Microservices: Where Is the Source of Truth?
2020-02-17 #microservices #state #source of truthWhen we are talking about a system, there is one point that we need to discuss where the "Source of Truth" of it is. In Monoliths, the source of truth is the storage itself. But where does it sit in a system that is composed by multiple parts?
Just to be clear here: What I mean by "source of truth" is whatever you can use to check if the system is producing the correct values. For example, in a pipeline to count how much users transfer in a CDN, the source of truth could be the logs (you can read the logs and check if the service responsible for summing the results is correct); in an e-commerce site, we could assume the source of truth to be the items in every invoice for the total revenue (if you sum all the items quantities by their prices, you'll get the revenue back).

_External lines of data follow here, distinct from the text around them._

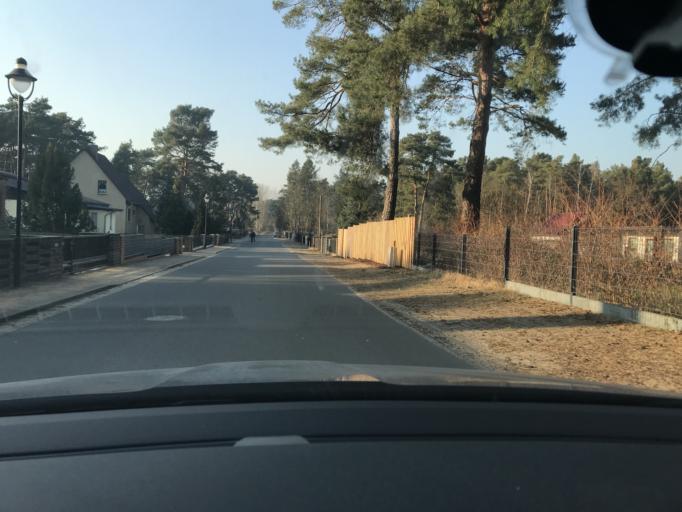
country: DE
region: Brandenburg
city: Munchehofe
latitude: 52.2151
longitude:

One important factor of a source of truth is that not only you can use it to check if your services are correct, but you can also re-apply its content back to the system to rebuild artifacts.
But here is a problem: If your system is distributed and each microservice is building a different artifact, where is the source of truth?
Previously, I mentioned that microservices could keep an state in order to produce the artifact. That could be the source of truth for that microservice, as long as it doesn't delete old data -- in which case, how would you rebuild old artifacts if you can't return the state to an old... state?
Another solution is to make the insertion microservice (the one that captures data from an external source) to build this source of truth; in case of the need to rebuild the data, you can just add an API in that microservice for it to republish data related to a certain object, which will go down the pipeline and every microservice will rebuild their artifacts.
And, finally, if you build an event source pipeline correctly, you can build a single service that will listed to every event and keep a global event source, which you can again expose an API to replay all events of an object.
.. although I have a feeling that certain events should be changed; for example, if you make the event source replay everything related to an invoice -- in order to reproduce the complete invoice artifact -- you may have to replay a "create user" event, which won't make sense 'cause the object already exists, and it shouldn't create a new user with the same information.
Either that, or you could make the invoice service request the costumer service the data if it doesn't have it already.
Anyway, one recommendation that I have is to always build something that can keep track of your data, in case you need to rebuild your artifacts and your state removes old data (which is perfectly normal, I must add).